___ Selected excerpt

AppFabric Caching restart more then 5 minutes


  • Hi,

    Environment: AppFabric v1.1 on Windows 2008 R2 (MultiCore NUMA, 64GB RAM), SQL Server 2008 R2 store provider. Single cluster (small) and only one host in cluster.

    AppFabric is very slow to restart, it takes more then 5 minutes to restart. What I have noticed is that it has few warnings in log (see below the error). After setting in configuration that it is not leadhost (by default it is), the errors gone, but the startup time is the same.

    When AppFabric cache size is reduced (default is 32GB) to 4GB or 1GB - the restart is reduced to 30seconds. Why is that? In case of 4GB, allocated memory is 350MB. When was in default settings (32GB), Cache jumps to 4GB allocated memory very quickly - after a few seconds, but start is slow (5 minutes).

    Errors in log:

    {3e43dc3c000000000000000000000000} failed to refresh lookup table, exception: {Microsoft.Fabric.Common.OperationCompletedException: Operation completed with an exception ---> Microsoft.Fabric.Federation.RoutingException: The target node explicitly aborted the operation
       --- End of inner exception stack trace ---
       at Microsoft.Fabric.Common.OperationContext.End()
       at Microsoft.Fabric.Federation.FederationSite.EndRoutedSendReceive(IAsyncResult ar)
       at Microsoft.Fabric.Data.ReliableServiceManager.EndRefreshLookupTable(IAsyncResult ar)}



    • 已编辑 SreckoT 2012年2月13日 12:27
    2012年2月13日 12:23


  • Hi Srecko,

    The warnings you are getting while starting the cluster is benign , and should not lead to any issues including the startup time. 

     "After setting in configuration that it is not leadhost (by default it is), the errors gone, but the startup time is the same."

    I am bit surprised by this . If no lead hosts are there cluster should not be starting . Can you please verify this ? I am assuming you are doing restart using the administrative command-lets. Is this right ?

    Now coming to the startup duration , the amount of memory should not have major impact on the startup time. How are you measuring the startup time ? Is it the time for service to be in running state or the all nodes are shown as healthy ?




    2012年2月14日 8:30
  • Hi Arun,

    Thanx again ;-).

    This is single cluster configuration, only (localhost) is in the cluster, no other nodes are added (for now) to the cluster.

______
___ Supplied information

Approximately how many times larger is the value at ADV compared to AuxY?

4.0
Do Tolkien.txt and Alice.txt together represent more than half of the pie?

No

______

__Task 1__. According to the AppFabric thread, how long does the restart take once the cache size is reduced to 4GB or 1GB?
__Task 2__. Write out the passage of the AppFabric thread starting with "I am bit surprised" and going on through "to the cluster.".
Answer using only the AppFabric thread, not the material.

__Answer area 1__. The restart drops to 30 seconds.

__Answer area 2__.
I am bit surprised by this . If no lead hosts are there cluster should not be starting . Can you please verify this ? I am assuming you are doing restart using the administrative command-lets. Is this right ?

    Now coming to the startup duration , the amount of memory should not have major impact on the startup time. How are you measuring the startup time ? Is it the time for service to be in running state or the all nodes are shown as healthy ?




    2012年2月14日 8:30
  • Hi Arun,

    Thanx again ;-).

    This is single cluster configuration, only (localhost) is in the cluster, no other nodes are added (for now) to the cluster.